» What you will do: Below are some records. Say how many of their lines include the string "courses", giving only the number.

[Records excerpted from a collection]
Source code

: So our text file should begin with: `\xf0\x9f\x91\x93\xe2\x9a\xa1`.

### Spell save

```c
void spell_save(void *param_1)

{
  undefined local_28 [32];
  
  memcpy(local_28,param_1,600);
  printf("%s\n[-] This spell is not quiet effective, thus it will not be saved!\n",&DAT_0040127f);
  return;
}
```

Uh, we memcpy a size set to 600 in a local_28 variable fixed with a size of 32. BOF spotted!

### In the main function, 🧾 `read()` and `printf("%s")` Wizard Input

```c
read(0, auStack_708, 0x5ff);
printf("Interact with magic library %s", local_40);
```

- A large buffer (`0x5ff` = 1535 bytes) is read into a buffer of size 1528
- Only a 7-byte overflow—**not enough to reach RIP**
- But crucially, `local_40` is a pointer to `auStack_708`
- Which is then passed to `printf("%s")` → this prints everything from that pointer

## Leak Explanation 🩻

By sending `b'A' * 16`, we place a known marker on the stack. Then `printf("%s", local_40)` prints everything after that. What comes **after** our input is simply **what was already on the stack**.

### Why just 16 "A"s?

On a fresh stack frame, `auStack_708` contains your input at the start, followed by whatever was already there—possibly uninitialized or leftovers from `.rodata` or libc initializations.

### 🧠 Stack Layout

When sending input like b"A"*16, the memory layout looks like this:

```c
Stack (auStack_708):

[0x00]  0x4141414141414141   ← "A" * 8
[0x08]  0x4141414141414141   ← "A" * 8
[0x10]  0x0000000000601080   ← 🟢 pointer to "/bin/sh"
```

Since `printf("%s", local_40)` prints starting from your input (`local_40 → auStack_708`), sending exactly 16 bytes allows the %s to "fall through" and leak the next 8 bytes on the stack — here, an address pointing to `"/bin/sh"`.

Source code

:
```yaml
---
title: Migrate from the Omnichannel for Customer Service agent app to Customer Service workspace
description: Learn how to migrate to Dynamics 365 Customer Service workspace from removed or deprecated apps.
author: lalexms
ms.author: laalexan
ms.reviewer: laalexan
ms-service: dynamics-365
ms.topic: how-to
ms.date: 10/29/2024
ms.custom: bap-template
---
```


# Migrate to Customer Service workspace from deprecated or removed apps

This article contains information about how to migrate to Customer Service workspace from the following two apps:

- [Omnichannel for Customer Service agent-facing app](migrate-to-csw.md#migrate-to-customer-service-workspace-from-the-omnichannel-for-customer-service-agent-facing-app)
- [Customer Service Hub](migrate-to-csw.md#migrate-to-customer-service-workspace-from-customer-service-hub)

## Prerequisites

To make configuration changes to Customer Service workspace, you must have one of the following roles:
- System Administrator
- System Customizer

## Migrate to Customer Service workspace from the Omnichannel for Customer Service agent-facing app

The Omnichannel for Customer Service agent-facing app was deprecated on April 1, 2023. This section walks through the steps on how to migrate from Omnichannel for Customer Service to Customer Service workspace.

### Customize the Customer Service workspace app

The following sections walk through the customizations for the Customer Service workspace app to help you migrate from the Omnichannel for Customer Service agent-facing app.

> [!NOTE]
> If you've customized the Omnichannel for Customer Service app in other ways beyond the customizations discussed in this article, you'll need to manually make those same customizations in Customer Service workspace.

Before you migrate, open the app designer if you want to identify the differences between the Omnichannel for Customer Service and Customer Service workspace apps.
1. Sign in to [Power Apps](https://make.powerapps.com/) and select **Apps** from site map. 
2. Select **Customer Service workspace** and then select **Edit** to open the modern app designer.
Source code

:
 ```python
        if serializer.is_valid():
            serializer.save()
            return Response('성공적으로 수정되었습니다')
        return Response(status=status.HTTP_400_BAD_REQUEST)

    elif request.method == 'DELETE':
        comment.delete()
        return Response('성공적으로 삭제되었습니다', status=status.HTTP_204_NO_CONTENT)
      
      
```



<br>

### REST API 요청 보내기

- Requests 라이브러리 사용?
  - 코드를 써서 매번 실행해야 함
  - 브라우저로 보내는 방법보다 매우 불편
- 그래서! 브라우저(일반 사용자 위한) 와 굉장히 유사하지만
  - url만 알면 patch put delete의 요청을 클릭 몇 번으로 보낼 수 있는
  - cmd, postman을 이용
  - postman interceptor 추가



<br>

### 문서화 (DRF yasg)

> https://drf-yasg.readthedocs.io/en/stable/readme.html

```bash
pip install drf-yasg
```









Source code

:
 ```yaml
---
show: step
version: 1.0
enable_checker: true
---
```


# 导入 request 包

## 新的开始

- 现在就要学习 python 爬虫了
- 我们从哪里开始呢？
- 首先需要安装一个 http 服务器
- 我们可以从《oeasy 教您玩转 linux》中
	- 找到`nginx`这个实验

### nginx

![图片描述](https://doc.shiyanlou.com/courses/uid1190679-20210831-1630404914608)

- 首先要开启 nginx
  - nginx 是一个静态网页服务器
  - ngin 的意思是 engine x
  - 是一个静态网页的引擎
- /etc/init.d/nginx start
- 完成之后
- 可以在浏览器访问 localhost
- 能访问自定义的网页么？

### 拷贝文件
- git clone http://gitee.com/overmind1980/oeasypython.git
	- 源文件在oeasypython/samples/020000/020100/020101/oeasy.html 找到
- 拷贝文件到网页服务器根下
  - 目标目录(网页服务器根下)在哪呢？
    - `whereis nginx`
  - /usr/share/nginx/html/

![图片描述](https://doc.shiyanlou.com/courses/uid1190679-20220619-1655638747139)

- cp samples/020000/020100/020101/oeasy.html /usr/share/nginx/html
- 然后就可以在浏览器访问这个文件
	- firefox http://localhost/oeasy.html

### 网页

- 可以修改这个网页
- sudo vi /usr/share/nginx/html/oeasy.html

» Problem solution: 2